→ **Page text**
• • • • •

Numerical investigation of dynamical properties of vibroactive pad during hot imprint process
B. Narijauskaitė^{1} , A. Palevičius^{2} , G. Janušas^{3} , R. Šakalys^{4}
^{1, 2, 3, 4}International Studies Centre, Kaunas University of Technology, A. Mickevičiaus str. 37, LT44244 Kaunas, Lithuania
^{4}Corresponding author
Journal of Vibroengineering, Vol. 15, Issue 4, 2013, p. 19831990.
Received 25 September 2013; accepted 5 November 2013; published 31 December 2013
JVE Conferences
The operating frequencies of the vibroactive pad used in order to improve the quality of replicas of complex microstructures during the mechanical hot imprint process, are numerically analyzed in this paper. It is known that piezoceramics (and in the same time all construction) change its dynamical properties under the action of mechanical load. It is necessary to investigate dynamical properties of vibroactive pad, in order to improve the quality of replicas when planning more detailed research and development in this field in the future. Experimentally there is no possibility to determine the frequency for the construction to be excited, in order to reach modes of forms, thus modeling of the process was performed. The created mathematical model of vibroactive pad was implemented by FEM using COMSOL Multiphysics software. The vibroactive pad’s numerical analysis was performed with and without the action of mechanical load, as well experimental verification of model was performed (for the validation of the model without load with experimental data).

• • • • •

→ **Records**
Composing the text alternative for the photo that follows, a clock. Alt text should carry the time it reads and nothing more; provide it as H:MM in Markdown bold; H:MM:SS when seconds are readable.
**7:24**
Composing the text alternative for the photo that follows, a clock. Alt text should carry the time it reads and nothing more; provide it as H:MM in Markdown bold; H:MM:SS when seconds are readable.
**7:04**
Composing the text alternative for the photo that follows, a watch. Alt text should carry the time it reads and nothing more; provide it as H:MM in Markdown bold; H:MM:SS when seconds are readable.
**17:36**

• • • • •

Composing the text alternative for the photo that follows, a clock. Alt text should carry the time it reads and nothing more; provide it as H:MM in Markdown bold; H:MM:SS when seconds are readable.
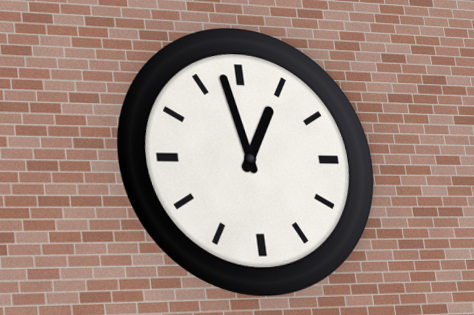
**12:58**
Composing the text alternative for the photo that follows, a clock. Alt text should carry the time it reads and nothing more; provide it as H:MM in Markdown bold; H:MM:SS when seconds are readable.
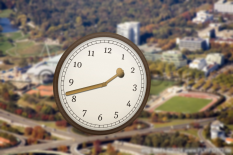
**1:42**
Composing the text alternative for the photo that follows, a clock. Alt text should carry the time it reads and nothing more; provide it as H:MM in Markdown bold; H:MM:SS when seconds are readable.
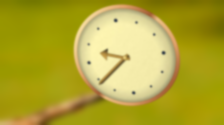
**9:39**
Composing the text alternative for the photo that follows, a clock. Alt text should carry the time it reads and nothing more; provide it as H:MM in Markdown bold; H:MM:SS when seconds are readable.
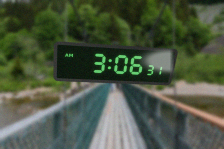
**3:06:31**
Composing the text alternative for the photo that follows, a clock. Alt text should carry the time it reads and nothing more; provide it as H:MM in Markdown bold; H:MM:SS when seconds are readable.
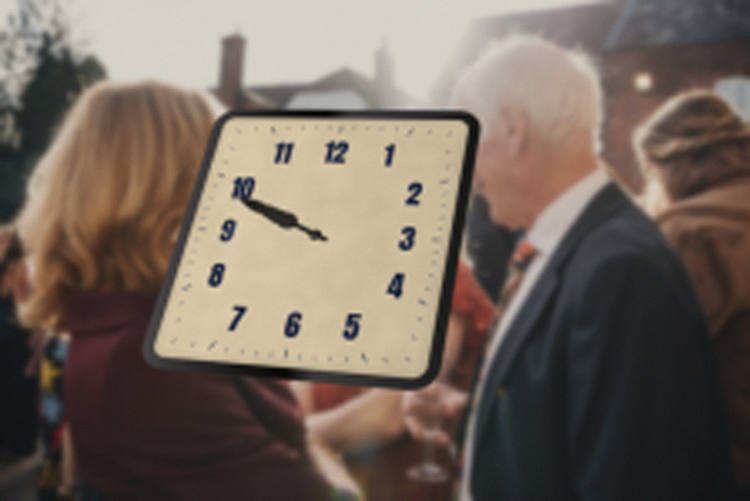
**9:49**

• • • • •

→ **Objectives**
(1) Answer these questions using the abstract:
(a) Which software was used to implement the model of the vibroactive pad?
(b) On what date was the paper accepted?
(c) In which city is the International Studies Centre located?
(2) List every author named in the abstract.

→ **Responses to the tasks**
(1)
(a) COMSOL Multiphysics
(b) 5 November 2013
(c) Kaunas

(2)
B. Narijauskaitė
A. Palevičius
G. Janušas
R. Šakalys